Von Weihwasser und gezähmter Revolution

Lexikon | aus FALTER 39/10 vom 29.09.2010

Ein Empfehlungsschreiben einer Wiener Topgalerie gefällig? Die Künstlerin Minerva Cuevas macht es bei Martin Janda möglich, dass Ausstellungsbesucher ohne jeglichen Einsatz ihr hohes Arbeitsethos bestätigt bekommen. In der Gruppenschau "De frente al sol" setzt die Mexikanerin ihr Projekt "Mejor Vida Corp. (Besseres Leben Corp.)" fort, bei dem sie schon U-Bahn-Tickets, Studentenausweise. Diese Interventionen dürften auch die in Lateinamerika so ausgeprägte Einstellung "Man muss sich nur zu helfen wissen" persiflieren, die das Misstrauen gegenüber offiziellen Autoritäten ausdrückt.

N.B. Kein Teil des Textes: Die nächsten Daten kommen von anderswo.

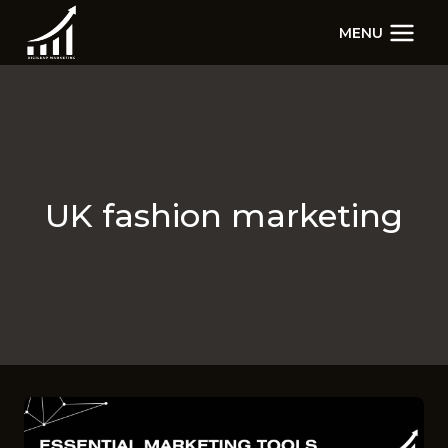
Skip
MENU
to
content
UK fashion marketing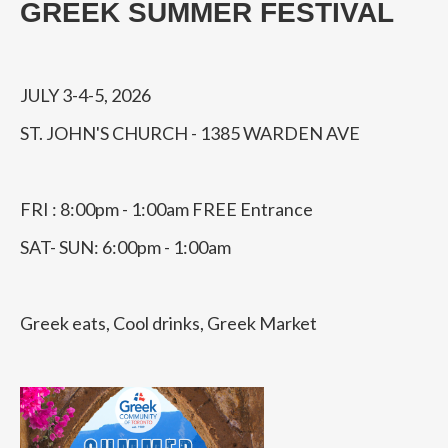
GREEK SUMMER FESTIVAL
JULY 3-4-5, 2026
ST. JOHN'S CHURCH - 1385 WARDEN AVE
FRI : 8:00pm - 1:00am FREE Entrance
SAT- SUN: 6:00pm - 1:00am
Greek eats, Cool drinks, Greek Market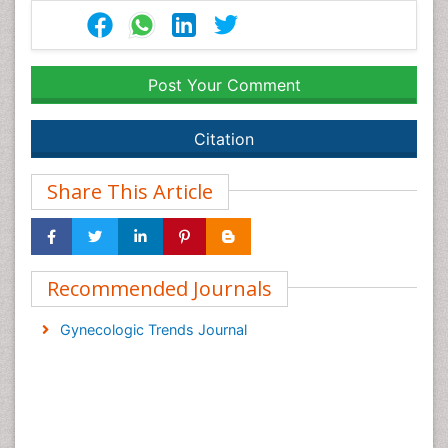
Post Your Comment
Citation
Share This Article
Recommended Journals
Gynecologic Trends Journal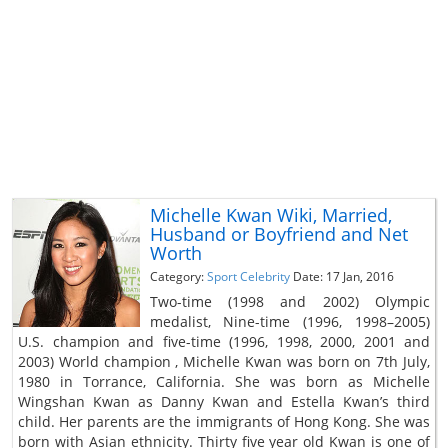
Michelle Kwan Wiki, Married,
Husband or Boyfriend and Net
Worth
Category:
Sport Celebrity
Date: 17 Jan, 2016
Two-time (1998 and 2002) Olympic
medalist, Nine-time (1996, 1998–2005)
U.S. champion and five-time (1996, 1998, 2000, 2001 and
2003) World champion , Michelle Kwan was born on 7th July,
1980 in Torrance, California. She was born as Michelle
Wingshan Kwan as Danny Kwan and Estella Kwan’s third
child. Her parents are the immigrants of Hong Kong. She was
born with Asian ethnicity. Thirty five year old Kwan is one of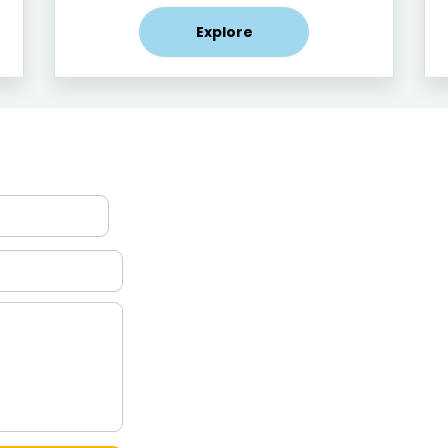
Explore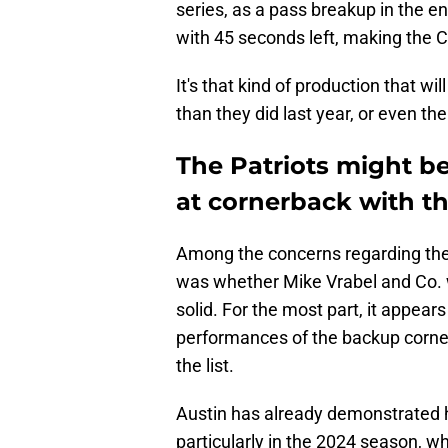
series, as a pass breakup in the en
with 45 seconds left, making the 
It's that kind of production that w
than they did last year, or even th
The Patriots might be
at cornerback with th
Among the concerns regarding the 
was whether Mike Vrabel and Co. 
solid. For the most part, it appea
performances of the backup cornerb
the list.
Austin has already demonstrated hi
particularly in the 2024 season, w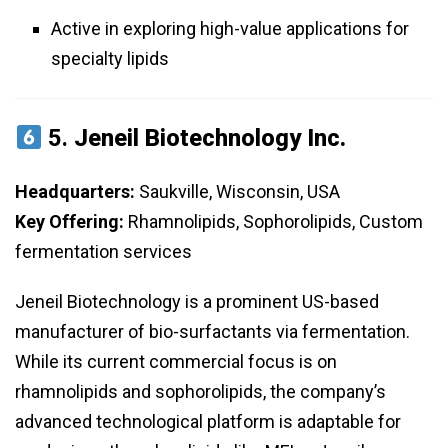
Active in exploring high-value applications for
specialty lipids
5.
Jeneil Biotechnology Inc.
Headquarters:
Saukville, Wisconsin, USA
Key Offering:
Rhamnolipids, Sophorolipids, Custom
fermentation services
Jeneil Biotechnology is a prominent US-based
manufacturer of bio-surfactants via fermentation.
While its current commercial focus is on
rhamnolipids and sophorolipids, the company’s
advanced technological platform is adaptable for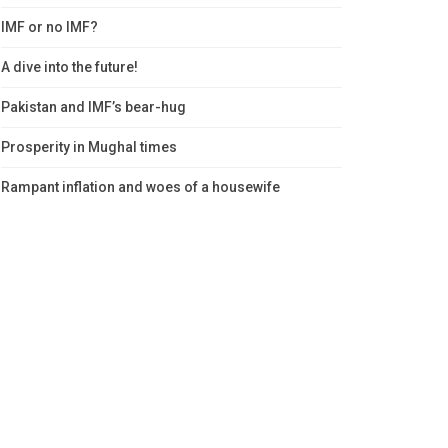
IMF or no IMF?
A dive into the future!
Pakistan and IMF’s bear-hug
Prosperity in Mughal times
Rampant inflation and woes of a housewife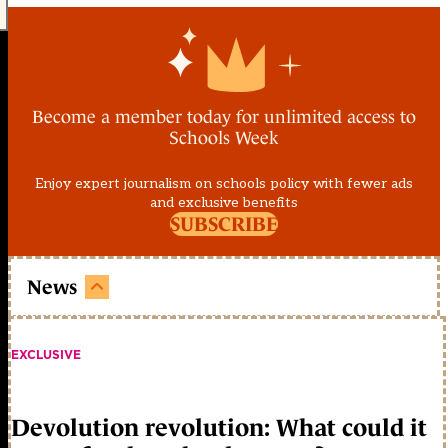
Become a member today for unlimited access to
Schools Week
Enjoy expert journalism on schools policy with fewer ads
and exclusive benefits
SUBSCRIBE
News
EXCLUSIVE
Devolution revolution: What could it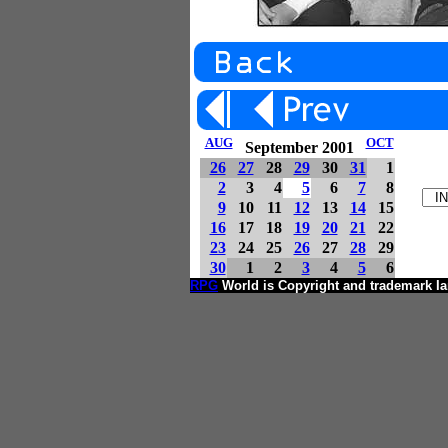
AUG
OCT
September 2001
26
27
28
29
30
31
1
2
3
4
5
6
7
8
9
10
11
12
13
14
15
16
17
18
19
20
21
22
23
24
25
26
27
28
29
30
1
2
3
4
5
6
RPG
World is Copyright and trademark I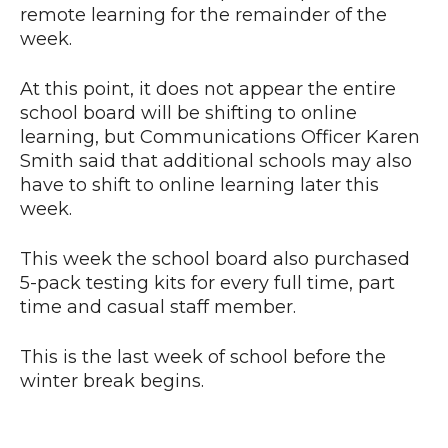
remote learning for the remainder of the
week.
At this point, it does not appear the entire
school board will be shifting to online
learning, but Communications Officer Karen
Smith said that additional schools may also
have to shift to online learning later this
week.
This week the school board also purchased
5-pack testing kits for every full time, part
time and casual staff member.
This is the last week of school before the
winter break begins.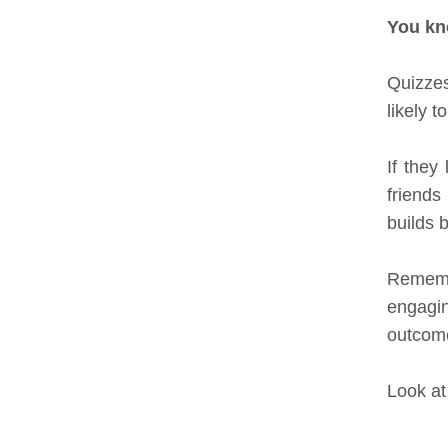
You k
Quizzes
likely t
If they
friends
builds 
Remembe
engagin
outcome
Look at 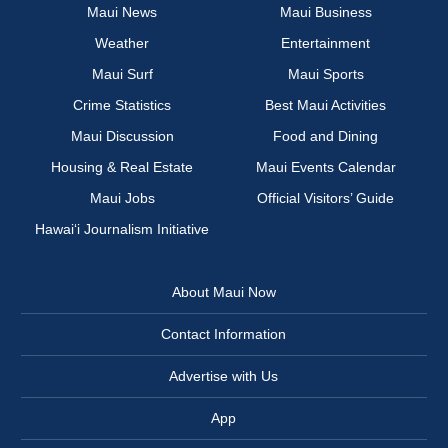
Maui News
Maui Business
Weather
Entertainment
Maui Surf
Maui Sports
Crime Statistics
Best Maui Activities
Maui Discussion
Food and Dining
Housing & Real Estate
Maui Events Calendar
Maui Jobs
Official Visitors’ Guide
Hawai‘i Journalism Initiative
About Maui Now
Contact Information
Advertise with Us
App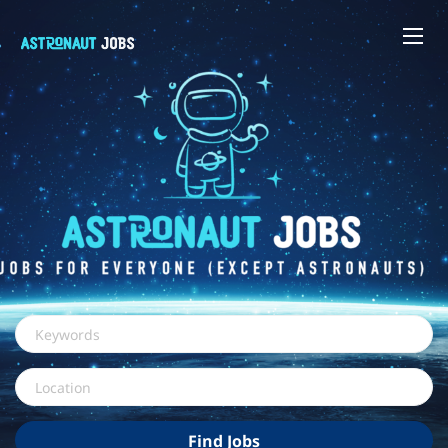
Keywords
Location
Find
Find Jobs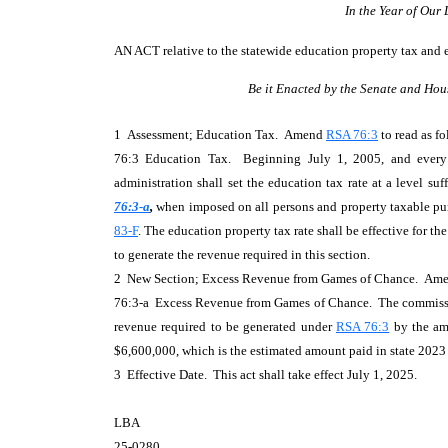
In the Year of Our
AN ACT
relative to the statewide education property tax and
Be it Enacted by the Senate and Hou
1 Assessment; Education Tax. Amend
RSA 76:3
to read as fo
76:3 Education Tax. Beginning July 1, 2005, and every f
administration shall set the education tax rate at a level su
76:3-a
,
when imposed on all persons and property taxable pu
83-F
. The education property tax rate shall be effective for the
to generate the revenue required in this section.
2 New Section; Excess Revenue from Games of Chance. Am
76:3-a Excess Revenue from Games of Chance. The commission
revenue required to be generated under
RSA 76:3
by the amo
$6,600,000, which is the estimated amount paid in state 2023 f
3 Effective Date. This act shall take effect July 1, 2025.
LBA
25-0280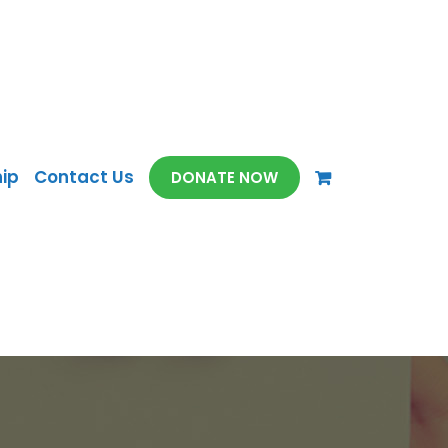
ip
Contact Us
DONATE NOW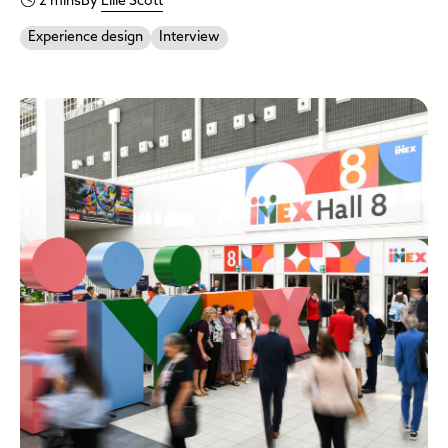
2 mins
By
Ellie Scott
Experience design
Interview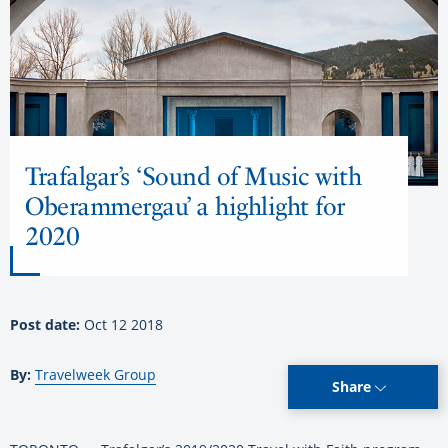
Trafalgar’s ‘Sound of Music with
Oberammergau’ a highlight for
2020
Post date:
Oct 12 2018
By:
Travelweek Group
Share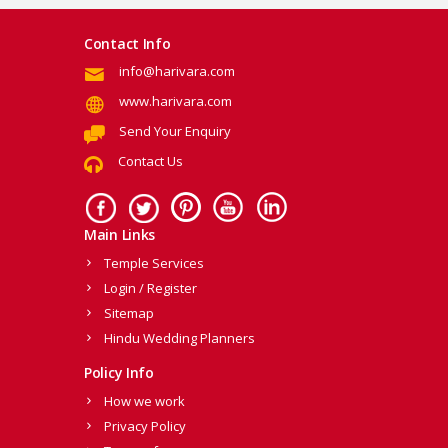
Contact Info
info@harivara.com
www.harivara.com
Send Your Enquiry
Contact Us
Main Links
Temple Services
Login / Register
Sitemap
Hindu Wedding Planners
Policy Info
How we work
Privacy Policy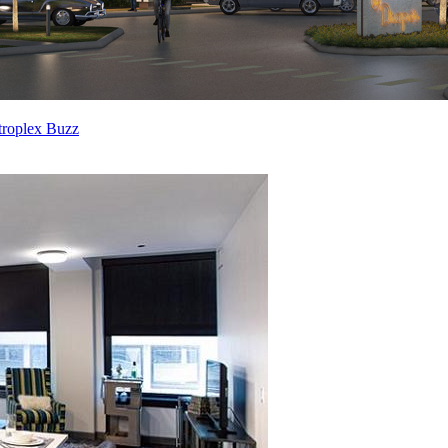
troplex Buzz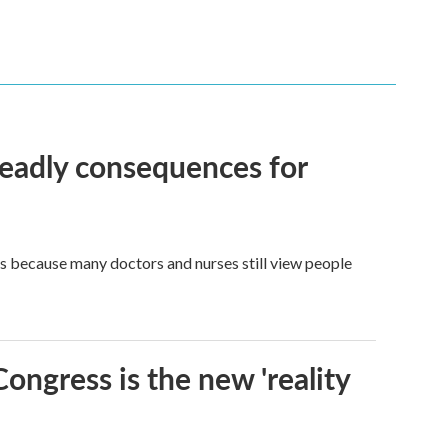
eadly consequences for
t's because many doctors and nurses still view people
Congress is the new 'reality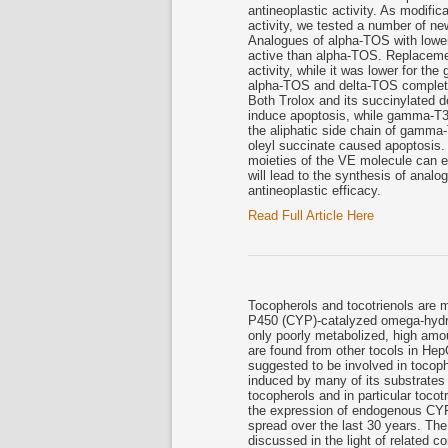
antineoplastic activity. As modifi
activity, we tested a number of ne
Analogues of alpha-TOS with lower
active than alpha-TOS. Replacemen
activity, while it was lower for the
alpha-TOS and delta-TOS complete
Both Trolox and its succinylated de
induce apoptosis, while gamma-T3
the aliphatic side chain of gamma-T
oleyl succinate caused apoptosis. 
moieties of the VE molecule can en
will lead to the synthesis of anal
antineoplastic efficacy.
Read Full Article Here
Tocopherols and tocotrienols are 
P450 (CYP)-catalyzed omega-hydrox
only poorly metabolized, high amo
are found from other tocols in H
suggested to be involved in tocop
induced by many of its substrates 
tocopherols and in particular toco
the expression of endogenous CY
spread over the last 30 years. The
discussed in the light of related 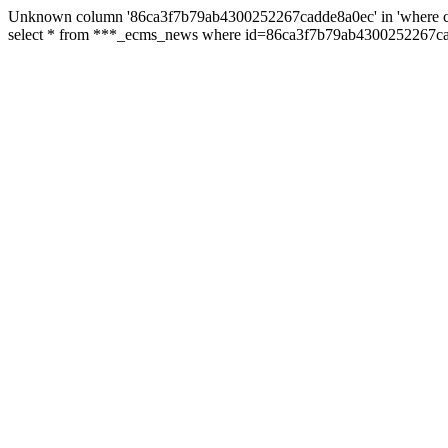
Unknown column '86ca3f7b79ab4300252267cadde8a0ec' in 'where c
select * from ***_ecms_news where id=86ca3f7b79ab4300252267cad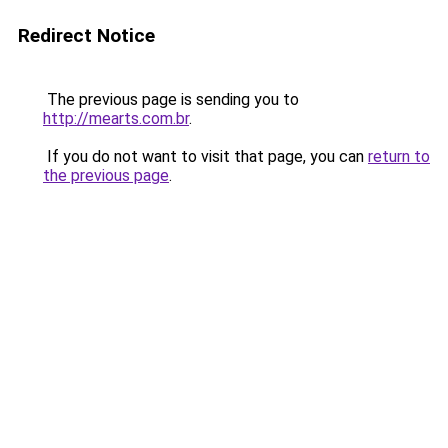
Redirect Notice
The previous page is sending you to
http://mearts.com.br
.
If you do not want to visit that page, you can
return to
the previous page
.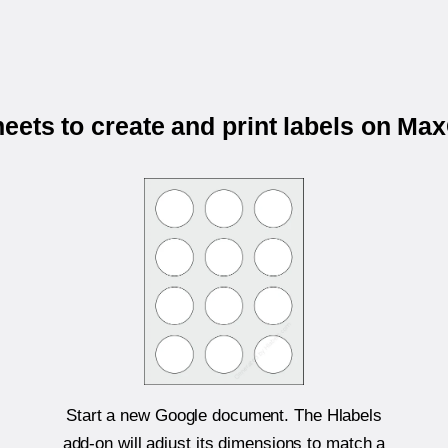
ets to create and print labels on M
Start a new Google document. The Hlabels
add-on will adjust its dimensions to match a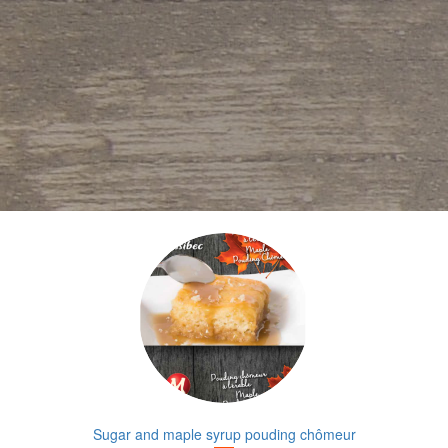
Sugar and maple syrup pouding chômeur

Politische Anspielungen und Ansprüche ziehen sich durch die absolut sehenswerte Ausstellung, die der mexikanische Kurator Patrick Charpenel konzipiert hat. Der Titel der Schau stammt von einer Telenovela, dem in Südamerika so ungeheuer populären Format, das (Kolonial-)Geschichte und soziale Gegenwart in Schnulzen ummünzt. Ein Thema der gezeigten Arbeiten stellt die Urbanisierung dar: Das brasilianische Duo Detanico & Lain hat Piktogramme entwickelt, die die architektonische Formensprache von Oscar Niemeyer mit informellen Stadtelementen wie Zäunen und Strommasten konfrontiert; Jorge Méndez Blake lässt in seinen Zeichnungen berühmte Bauten aus Wien und Mexico City von Felsen überwachsen. Ein hintersinniges Spiel mit Symbolen treiben etwa Javier Téllez, der Skimasken à la Subcommandante Marcos über Wohnzimmerlampen stülpt, oder Wilfredo Prieto, der im Keller eine Pfütze aus Weihwasser angelegt hat. Tief in die korrupte politische Geschichte Kolumbiens dringt das Video von François Bucher vor, der den Ex-Präsidenten Ernesto Samper interviewt und dessen verlogene Abhängigkeit von den Drogenkartellen quasi reinszeniert. NS

Galerie Martin Janda, bis 30.10.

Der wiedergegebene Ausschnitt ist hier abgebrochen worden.